Meeting with IPCC scientists
On 26 November 2024, the members of the Court met with a group of past and present authors of the reports of the Intergovernmental Panel on Climate Change (IPCC), to “enhance the Court’s understanding of the key scientific findings which the IPCC has delivered through its periodic assessment reports covering the scientific basis, impacts and future risks of climate change, and options for adaptation and mitigation”.
The meeting took place ahead of the Court’s hearings, which begin on 2 December and include statements from dozens of countries, including Vanuatu, South Africa, Australia, Bangladesh, China, Burkina Faso, the United States, the Solomon and Marshall Islands, France, Brazil and Cameroon. The ICJ will conclude its hearings on 13 December with several entities representing Pacific countries, as well as the EU, OPEC, the World Health Organisation and the International Union for Conservation of Nature.
“Advisory proceedings are timely and much needed to remind states that we cannot stay within the realm of empty pledges, that there are existing legal obligations to act ambitiously on the climate crisis,” says Chowdhury. “I’ve been at COPs, and often what we see is that they seem to start negotiating from first principles as if existing law does not exist, and at least that would not be the case anymore. You would be able to point that ‘look, this is an authoritative interpretation of binding law by the ICJ, this matter has been discussed, and we cannot just bring it back to the table and pretend that this does not exist’, and this can help break the deadlock that we’re seeing on some very critical issues.”
Besides facilitating climate negotiations, the advisory opinion could also serve as a precedent, Regenvanu says. “There must be thousands of litigation cases all over the world, from the lowest courts to the highest courts. This is a precedent, a legal authority, that will help all cases.”
While ICJ opinions are not binding, they do carry legal and moral weight, often taken into account by national courts. The lawyers admit, however, that there are difficulties in dealing with states such as China, who never accepted the compulsory jurisdiction of the Court, or the United States who withdrew from it. But “this does not completely cut off their exposure from the court’s jurisdiction”, assures Chowdhury, who describes the future advisory opinion as a new “legal tool” for obtaining justice. For Regenvanu, “it doesn’t really matter”: “the outcome will be applicable to them as it is to other states.”

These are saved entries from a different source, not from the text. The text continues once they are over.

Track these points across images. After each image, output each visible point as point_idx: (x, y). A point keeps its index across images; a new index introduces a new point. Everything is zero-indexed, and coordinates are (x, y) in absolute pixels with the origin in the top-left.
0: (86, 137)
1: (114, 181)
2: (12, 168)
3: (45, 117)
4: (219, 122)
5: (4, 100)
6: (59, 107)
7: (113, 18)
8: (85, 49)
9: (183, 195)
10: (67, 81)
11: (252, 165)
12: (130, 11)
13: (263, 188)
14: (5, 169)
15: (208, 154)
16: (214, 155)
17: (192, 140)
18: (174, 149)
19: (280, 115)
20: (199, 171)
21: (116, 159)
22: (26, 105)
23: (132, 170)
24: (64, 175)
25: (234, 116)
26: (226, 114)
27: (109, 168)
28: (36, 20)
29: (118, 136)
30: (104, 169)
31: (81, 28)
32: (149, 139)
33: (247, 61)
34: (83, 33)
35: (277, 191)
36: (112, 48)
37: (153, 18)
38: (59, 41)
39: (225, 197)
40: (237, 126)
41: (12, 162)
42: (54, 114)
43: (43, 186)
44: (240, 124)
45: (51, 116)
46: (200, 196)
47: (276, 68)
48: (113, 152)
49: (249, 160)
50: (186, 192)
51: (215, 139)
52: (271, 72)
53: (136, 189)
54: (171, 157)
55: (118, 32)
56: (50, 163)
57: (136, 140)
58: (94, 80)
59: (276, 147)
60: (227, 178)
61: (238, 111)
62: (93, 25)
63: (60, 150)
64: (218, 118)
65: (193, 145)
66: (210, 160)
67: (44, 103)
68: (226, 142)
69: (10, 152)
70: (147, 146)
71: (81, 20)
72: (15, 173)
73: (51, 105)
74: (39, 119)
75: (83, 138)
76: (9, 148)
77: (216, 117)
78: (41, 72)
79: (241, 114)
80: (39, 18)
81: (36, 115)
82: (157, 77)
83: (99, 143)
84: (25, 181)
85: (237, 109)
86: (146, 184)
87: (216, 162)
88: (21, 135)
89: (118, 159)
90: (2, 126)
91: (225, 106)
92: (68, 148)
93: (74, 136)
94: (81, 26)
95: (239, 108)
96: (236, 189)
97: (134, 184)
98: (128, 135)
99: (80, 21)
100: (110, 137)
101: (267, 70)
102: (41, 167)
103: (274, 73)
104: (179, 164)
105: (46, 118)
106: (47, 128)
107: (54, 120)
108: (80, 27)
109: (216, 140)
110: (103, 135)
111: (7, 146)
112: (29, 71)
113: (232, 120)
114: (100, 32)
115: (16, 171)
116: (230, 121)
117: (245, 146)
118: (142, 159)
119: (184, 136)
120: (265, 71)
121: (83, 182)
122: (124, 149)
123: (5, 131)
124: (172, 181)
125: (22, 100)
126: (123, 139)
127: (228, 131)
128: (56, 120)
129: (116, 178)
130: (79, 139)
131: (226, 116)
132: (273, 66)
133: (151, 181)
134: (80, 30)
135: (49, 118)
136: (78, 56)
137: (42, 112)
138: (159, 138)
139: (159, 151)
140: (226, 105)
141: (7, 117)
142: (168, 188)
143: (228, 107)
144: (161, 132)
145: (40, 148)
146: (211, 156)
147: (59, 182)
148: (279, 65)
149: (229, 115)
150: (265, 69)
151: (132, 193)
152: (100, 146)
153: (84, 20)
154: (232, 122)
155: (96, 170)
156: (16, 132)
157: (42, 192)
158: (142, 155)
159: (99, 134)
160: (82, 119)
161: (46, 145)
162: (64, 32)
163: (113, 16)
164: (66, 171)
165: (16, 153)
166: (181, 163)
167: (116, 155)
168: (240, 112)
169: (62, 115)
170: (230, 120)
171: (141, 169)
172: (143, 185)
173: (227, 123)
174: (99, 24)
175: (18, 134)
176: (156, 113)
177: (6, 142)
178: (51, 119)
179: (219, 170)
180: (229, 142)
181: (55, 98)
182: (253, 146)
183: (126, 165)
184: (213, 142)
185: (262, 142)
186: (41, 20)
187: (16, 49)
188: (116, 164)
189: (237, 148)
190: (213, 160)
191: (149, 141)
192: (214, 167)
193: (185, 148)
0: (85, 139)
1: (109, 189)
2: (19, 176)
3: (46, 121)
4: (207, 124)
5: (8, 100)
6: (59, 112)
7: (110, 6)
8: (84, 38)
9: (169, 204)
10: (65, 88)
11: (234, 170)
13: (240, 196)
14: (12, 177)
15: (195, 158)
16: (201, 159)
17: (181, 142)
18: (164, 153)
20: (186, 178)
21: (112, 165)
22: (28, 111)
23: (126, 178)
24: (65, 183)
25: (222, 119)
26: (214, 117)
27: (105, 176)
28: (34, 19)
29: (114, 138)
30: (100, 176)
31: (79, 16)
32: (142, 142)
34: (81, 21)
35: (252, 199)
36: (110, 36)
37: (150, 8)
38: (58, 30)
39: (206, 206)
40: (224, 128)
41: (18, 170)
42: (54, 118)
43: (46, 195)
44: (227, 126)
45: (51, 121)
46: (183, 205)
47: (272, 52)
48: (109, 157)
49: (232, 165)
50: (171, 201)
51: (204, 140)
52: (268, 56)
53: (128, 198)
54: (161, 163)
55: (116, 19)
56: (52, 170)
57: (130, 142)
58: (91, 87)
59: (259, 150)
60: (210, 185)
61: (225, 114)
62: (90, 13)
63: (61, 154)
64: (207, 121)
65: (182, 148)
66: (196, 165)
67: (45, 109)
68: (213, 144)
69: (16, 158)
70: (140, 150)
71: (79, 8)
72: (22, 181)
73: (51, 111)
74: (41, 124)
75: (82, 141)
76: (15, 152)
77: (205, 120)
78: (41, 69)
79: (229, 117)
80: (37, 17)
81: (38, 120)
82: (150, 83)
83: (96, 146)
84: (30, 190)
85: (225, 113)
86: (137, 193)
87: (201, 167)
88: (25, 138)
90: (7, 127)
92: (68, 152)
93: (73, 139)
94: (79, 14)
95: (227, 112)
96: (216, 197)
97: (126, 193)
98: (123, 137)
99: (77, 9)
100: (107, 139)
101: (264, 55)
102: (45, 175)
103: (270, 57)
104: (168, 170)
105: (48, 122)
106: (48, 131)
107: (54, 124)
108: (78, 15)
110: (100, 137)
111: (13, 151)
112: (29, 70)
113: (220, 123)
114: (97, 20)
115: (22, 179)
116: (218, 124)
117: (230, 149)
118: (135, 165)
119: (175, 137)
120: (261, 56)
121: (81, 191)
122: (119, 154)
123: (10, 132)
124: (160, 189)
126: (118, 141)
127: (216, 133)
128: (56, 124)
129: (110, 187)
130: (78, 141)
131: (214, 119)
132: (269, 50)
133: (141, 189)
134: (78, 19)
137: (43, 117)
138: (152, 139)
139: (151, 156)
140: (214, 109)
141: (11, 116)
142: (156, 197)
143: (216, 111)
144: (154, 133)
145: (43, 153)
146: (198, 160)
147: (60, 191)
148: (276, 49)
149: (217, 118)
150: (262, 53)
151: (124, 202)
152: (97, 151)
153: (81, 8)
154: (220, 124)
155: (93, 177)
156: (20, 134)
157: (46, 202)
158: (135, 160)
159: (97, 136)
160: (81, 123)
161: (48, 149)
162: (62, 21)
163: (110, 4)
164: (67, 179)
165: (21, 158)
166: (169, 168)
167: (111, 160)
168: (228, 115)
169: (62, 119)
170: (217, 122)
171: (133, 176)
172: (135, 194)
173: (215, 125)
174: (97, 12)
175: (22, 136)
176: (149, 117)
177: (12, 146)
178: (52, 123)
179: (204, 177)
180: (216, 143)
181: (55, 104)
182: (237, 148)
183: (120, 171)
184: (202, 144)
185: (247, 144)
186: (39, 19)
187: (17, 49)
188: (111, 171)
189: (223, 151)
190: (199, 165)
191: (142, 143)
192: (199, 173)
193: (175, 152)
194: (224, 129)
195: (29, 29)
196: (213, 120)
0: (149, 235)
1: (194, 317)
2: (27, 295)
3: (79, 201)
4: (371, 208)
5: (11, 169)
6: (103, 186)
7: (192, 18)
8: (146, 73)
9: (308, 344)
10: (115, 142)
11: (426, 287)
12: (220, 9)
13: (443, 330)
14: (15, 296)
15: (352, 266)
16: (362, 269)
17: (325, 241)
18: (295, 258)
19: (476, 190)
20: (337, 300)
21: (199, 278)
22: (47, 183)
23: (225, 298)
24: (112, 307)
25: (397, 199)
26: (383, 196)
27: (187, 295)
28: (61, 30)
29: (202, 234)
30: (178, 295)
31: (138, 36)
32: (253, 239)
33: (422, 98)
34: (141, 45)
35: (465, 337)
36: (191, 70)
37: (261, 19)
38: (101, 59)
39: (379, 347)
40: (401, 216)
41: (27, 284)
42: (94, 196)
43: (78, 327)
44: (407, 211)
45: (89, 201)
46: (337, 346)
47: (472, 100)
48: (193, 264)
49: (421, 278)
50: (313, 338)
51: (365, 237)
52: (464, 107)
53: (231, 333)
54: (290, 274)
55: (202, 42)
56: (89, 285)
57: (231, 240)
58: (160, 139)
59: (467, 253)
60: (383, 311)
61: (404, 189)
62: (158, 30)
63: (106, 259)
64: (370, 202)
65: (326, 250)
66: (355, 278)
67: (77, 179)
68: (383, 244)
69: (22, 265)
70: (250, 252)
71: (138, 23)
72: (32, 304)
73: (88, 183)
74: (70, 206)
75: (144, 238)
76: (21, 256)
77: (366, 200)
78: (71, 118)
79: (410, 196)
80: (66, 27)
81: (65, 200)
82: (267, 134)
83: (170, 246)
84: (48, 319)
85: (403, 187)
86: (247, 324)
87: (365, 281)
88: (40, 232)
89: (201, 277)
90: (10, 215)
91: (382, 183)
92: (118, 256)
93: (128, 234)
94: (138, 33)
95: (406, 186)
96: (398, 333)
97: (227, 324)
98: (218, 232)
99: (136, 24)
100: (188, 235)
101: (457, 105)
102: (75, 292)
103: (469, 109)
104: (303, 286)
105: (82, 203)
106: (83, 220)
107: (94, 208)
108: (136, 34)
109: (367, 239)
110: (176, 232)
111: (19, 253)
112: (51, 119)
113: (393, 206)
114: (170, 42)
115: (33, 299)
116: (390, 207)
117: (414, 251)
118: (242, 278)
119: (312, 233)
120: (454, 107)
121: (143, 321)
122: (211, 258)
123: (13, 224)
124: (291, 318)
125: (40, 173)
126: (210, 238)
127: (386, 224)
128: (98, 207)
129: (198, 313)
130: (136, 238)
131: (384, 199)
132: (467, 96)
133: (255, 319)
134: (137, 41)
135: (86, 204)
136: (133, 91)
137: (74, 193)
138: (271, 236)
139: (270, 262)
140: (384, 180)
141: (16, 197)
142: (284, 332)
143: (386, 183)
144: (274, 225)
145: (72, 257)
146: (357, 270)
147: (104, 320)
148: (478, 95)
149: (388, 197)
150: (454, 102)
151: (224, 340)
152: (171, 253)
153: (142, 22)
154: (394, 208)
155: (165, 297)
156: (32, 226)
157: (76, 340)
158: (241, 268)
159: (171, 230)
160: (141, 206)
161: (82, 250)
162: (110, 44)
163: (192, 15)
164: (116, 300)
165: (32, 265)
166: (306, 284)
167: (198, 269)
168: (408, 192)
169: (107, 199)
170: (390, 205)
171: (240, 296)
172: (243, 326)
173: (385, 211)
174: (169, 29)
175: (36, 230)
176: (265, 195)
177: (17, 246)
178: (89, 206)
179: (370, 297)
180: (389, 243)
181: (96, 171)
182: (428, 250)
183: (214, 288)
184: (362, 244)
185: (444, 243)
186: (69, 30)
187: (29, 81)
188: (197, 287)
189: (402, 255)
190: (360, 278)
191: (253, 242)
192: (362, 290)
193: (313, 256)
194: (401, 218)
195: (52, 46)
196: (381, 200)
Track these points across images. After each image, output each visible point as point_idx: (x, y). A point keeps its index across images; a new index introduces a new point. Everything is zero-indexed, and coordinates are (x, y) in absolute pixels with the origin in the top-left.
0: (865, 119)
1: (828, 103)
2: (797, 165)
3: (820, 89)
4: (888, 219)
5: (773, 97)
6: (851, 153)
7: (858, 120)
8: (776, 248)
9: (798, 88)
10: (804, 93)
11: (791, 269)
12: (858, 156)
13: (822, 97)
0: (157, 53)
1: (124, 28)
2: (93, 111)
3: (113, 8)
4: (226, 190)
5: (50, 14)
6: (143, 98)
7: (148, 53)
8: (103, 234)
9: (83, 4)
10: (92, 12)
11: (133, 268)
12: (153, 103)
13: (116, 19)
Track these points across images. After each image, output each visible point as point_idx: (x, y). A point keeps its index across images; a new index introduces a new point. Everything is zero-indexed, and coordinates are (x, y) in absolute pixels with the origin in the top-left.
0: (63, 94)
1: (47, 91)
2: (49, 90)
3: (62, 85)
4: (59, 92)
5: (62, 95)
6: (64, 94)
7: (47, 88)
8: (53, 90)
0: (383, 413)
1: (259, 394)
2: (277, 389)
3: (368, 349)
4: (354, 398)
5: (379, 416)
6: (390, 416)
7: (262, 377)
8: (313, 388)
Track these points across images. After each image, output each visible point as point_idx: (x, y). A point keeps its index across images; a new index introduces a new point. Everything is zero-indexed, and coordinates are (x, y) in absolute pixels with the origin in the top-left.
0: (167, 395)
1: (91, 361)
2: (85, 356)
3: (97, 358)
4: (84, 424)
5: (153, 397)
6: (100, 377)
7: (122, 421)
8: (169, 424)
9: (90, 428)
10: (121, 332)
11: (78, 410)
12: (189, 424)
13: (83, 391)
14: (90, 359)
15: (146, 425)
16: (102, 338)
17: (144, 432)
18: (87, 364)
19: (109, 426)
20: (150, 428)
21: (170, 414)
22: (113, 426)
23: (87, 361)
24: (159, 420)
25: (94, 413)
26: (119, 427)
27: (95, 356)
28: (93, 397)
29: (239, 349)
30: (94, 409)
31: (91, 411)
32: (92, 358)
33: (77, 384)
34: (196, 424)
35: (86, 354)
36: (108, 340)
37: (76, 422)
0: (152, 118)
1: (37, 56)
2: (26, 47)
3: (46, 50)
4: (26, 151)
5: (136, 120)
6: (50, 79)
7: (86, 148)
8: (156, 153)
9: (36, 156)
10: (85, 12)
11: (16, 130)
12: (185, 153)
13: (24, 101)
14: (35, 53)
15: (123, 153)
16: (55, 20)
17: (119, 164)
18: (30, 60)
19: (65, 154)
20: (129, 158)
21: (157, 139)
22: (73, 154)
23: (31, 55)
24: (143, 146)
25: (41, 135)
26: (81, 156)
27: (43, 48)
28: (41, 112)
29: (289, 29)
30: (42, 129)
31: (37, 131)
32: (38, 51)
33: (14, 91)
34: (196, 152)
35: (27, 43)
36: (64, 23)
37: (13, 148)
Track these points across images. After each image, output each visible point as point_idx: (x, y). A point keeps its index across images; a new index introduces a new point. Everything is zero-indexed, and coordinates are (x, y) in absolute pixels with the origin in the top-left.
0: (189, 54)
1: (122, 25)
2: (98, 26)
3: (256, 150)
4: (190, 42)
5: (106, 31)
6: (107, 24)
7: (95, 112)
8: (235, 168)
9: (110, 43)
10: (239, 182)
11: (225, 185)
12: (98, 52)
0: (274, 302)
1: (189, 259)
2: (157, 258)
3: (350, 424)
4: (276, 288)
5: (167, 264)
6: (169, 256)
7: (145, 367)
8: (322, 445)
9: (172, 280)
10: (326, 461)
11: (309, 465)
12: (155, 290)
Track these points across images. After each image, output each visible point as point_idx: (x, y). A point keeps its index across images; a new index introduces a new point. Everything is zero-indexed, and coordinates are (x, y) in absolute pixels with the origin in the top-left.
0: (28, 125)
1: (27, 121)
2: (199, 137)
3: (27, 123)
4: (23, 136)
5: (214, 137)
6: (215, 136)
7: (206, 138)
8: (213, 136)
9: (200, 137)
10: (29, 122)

After the disappointment of COP29, the hopes of micro-States and countries in the South faced with climate change therefore lie in this advisory opinion from the ICJ and in its ability to respond to them in a clear and decisive manner. For Regenvanu, it is “an opportunity to clarify what nations owe to each other and to the generations yet to come, it's also an opportunity to move forward with moral clarity,” he says. “The inability of the Global North to make a dent in the climate crisis – much less derail it – is a global tragedy. We need justice and we need it urgently.”